A wrench gets thrown in there when the counter evidence is coming from an expert within the field. Which is what sets off the chain reaction of having to explain why more professionals don't agree with it and so on and so forth. The haphazardness you mention is precisely why I realized there was no point collecting all that evidence. Laypeople on the subject of this sort of investigation, like yourself, often don't understand that things are connected let alone how and why and so people like me have to spend extra effort going through every single step for them. Again this is why I recommend people like James Corbett because he is incredibly good at all that as well as citing all the sources. To which the layperson, based on their worldviews, either believes or dismisses as just a conspiracy theory since data was collected so "haphazardly" according to them. At least when it's something they disagree with. As someone who claims to be in the medical profession I'm sure you can relate. Remembering that I realized that, given your previous responses and appeals to authority and consensus, you would likely have the same idea, and lo and behold you did.
Quote:Didn't you just claim that there are all sorts of shenanigans taking place behind the scenes with respect to vaccines which casts doubt on the seeming solidity of the program? Why is it unreasonable for people to suspect the same sorts of processes are in play in other fields?
Yes I did, and no it's not unreasonable, that's kinda the point.
Quote:I used to feel that way. The problem which shows up fairly quickly is that almost none of science is amenable to pure logic-based arguments. These are almost exclusively questions which need observation (methodological naturalism) to resolve.
I don't use it for "is there a red ball in the box" problems like that because as you quite rightfully point out, it doesn't work for them. But it does work for ideas like "is consensus of claimed experts in a field a good reason to believe the collective claim of such experts at face value?" to which the answer is
no, but that is an argument I'm going to leave for your sources of valid information thread so please don't respond to it here.
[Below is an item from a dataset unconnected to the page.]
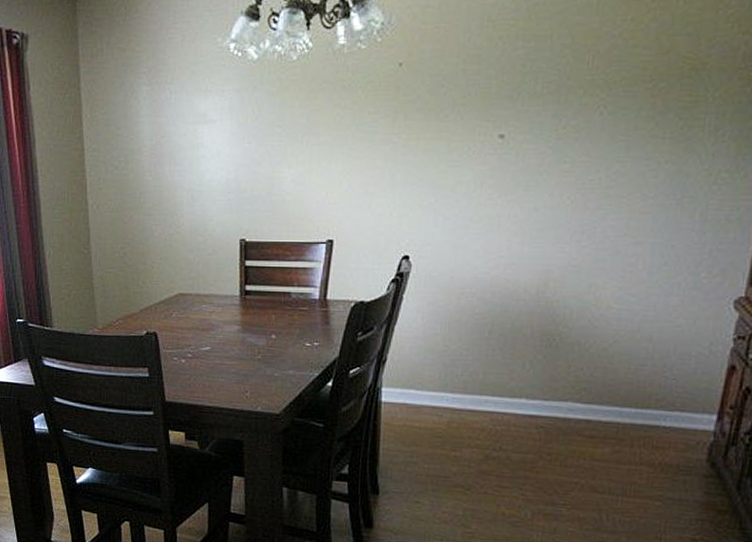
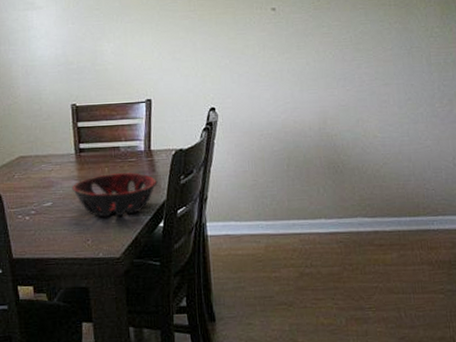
decorative bowl: none [233,322,331,370] -> present [72,172,158,217]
Quote:Ah, so you are taking the advice of a non-expert.
Based on what? Because so far it seems like your only real argument is that people dissagree with you. Yes you and Paul seem to be using the "coorelation doesn't equal causation" argument, and yes there's certainly validity to that, but what's your evidence that all is well in the vaccine world? Why should people like me have absolutely no doubts about it and stop asking questions? Because having an M.d in front of your name doesn't mean shit. My grandma was killed by a doctor that handwaved all her concerned about bowel problems as her just being paranoid, then she died of colon cancer. His license got revoked but up until that point he was, by your own definitions, a cancer "expert." I wish I could remember how many other patients it was found he had committed malpractice with during his trial. It was at least three if I remember correctly. Or at least three that they could prove.
Those fancy pieces of paper, decades of experience, and so on certainly didn't seem to make much of a difference to his actual medical ability. So how do I know you're not just someone like him who just hasn't been caught yet? I mean, you certainly seem to have the same dismissive attitude to criticism. Or perhaps that's just the "correlation doesn't cause causation" bias again and I should just believe you because you're
totally different than someone like him?
My favourite recent example of complete long the failure of experts and the systems meant to validate their expertise comes from the world of denistry:
So yeah, tell me again that I should just
believe the consensus of "experts," when this is what that consensus has produced.